### TASK GOAL
Pull out every line of the listing below that contains the string "khán", treating uppercase and lowercase letters as different.

### DATA SHOWN
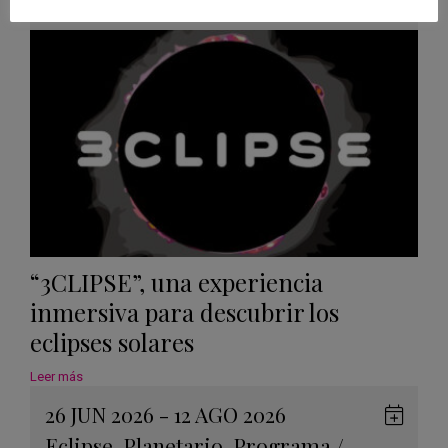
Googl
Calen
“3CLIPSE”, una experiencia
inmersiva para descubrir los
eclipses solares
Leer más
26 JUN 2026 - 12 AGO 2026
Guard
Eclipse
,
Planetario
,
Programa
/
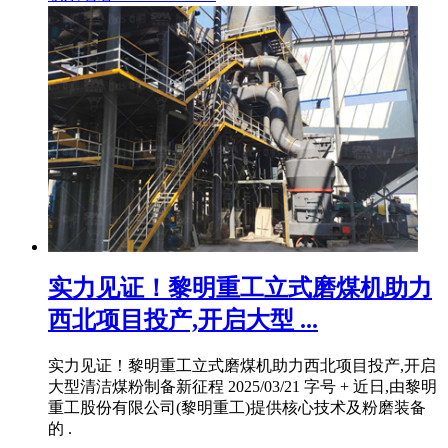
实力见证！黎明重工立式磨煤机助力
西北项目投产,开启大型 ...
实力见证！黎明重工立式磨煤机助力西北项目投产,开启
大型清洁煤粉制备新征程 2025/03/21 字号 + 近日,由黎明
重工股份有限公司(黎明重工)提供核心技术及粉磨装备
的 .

---

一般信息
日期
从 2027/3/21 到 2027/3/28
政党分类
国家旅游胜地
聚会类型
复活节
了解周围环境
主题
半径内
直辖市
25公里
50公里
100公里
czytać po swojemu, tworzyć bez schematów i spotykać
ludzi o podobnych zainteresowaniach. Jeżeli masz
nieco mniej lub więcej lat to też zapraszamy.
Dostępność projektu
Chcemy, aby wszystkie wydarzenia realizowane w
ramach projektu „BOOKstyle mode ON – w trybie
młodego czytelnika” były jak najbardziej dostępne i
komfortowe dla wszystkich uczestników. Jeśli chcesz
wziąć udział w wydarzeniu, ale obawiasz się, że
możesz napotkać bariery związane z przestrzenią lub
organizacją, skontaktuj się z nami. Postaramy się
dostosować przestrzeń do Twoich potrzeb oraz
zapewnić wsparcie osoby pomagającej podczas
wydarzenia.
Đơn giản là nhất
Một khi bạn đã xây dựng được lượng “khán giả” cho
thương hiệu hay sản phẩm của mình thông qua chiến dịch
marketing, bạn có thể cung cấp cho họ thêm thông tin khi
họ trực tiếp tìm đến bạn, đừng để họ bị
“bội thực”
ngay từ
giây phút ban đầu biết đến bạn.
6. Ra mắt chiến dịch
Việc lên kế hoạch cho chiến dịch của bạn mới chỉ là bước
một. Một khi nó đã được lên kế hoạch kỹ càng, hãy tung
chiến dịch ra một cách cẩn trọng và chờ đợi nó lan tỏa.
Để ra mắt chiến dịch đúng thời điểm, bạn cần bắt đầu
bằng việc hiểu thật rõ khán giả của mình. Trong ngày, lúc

* * *

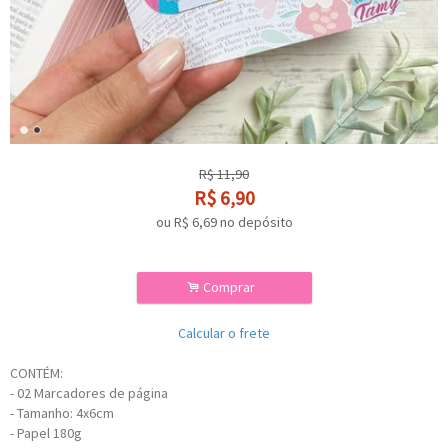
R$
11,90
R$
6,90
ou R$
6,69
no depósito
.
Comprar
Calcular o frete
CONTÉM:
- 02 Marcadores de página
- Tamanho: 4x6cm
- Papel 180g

### COMPLETED EXERCISE
Một khi bạn đã xây dựng được lượng “khán giả” cho
bằng việc hiểu thật rõ khán giả của mình. Trong ngày, lúc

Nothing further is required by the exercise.